§ **Exercise data**:
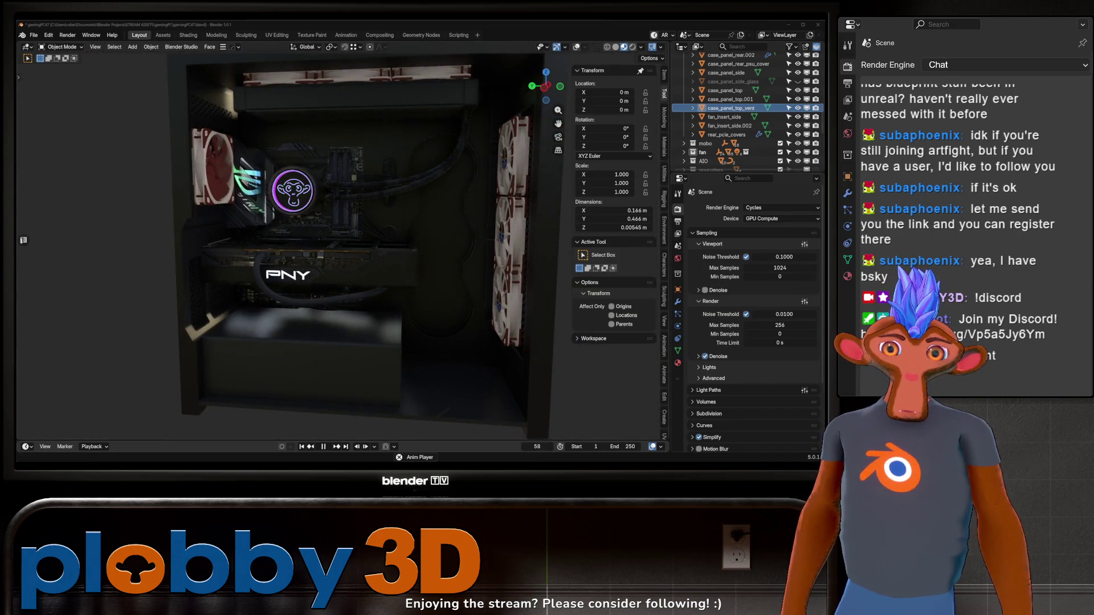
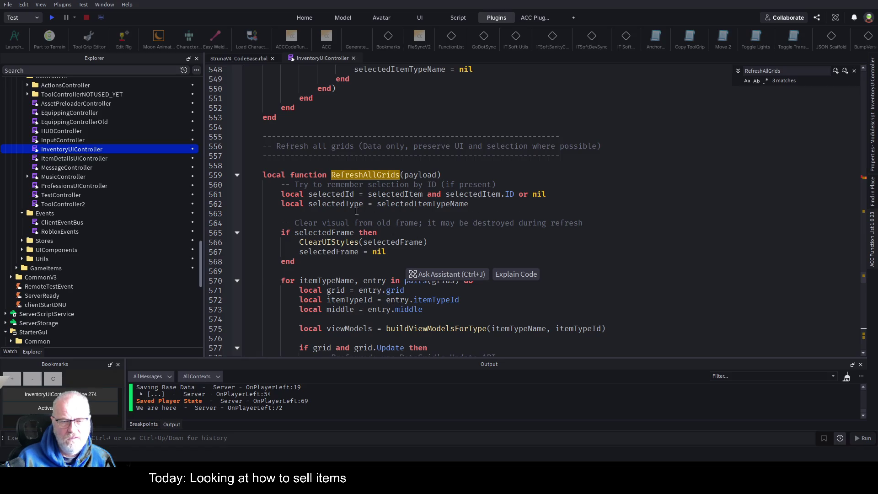
- Scroll through InventoryUIController to inspect the grids loop and RefreshAllGrids' payload parameter
scroll(363, 220, down, 1)
click(598, 248)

§ **Work instruction**: Reproduce the preceding material exactly, skipping pictures.

§ **Output**:
- Scroll through InventoryUIController to inspect the grids loop and RefreshAllGrids' payload parameter
scroll(363, 220, down, 1)
click(598, 248)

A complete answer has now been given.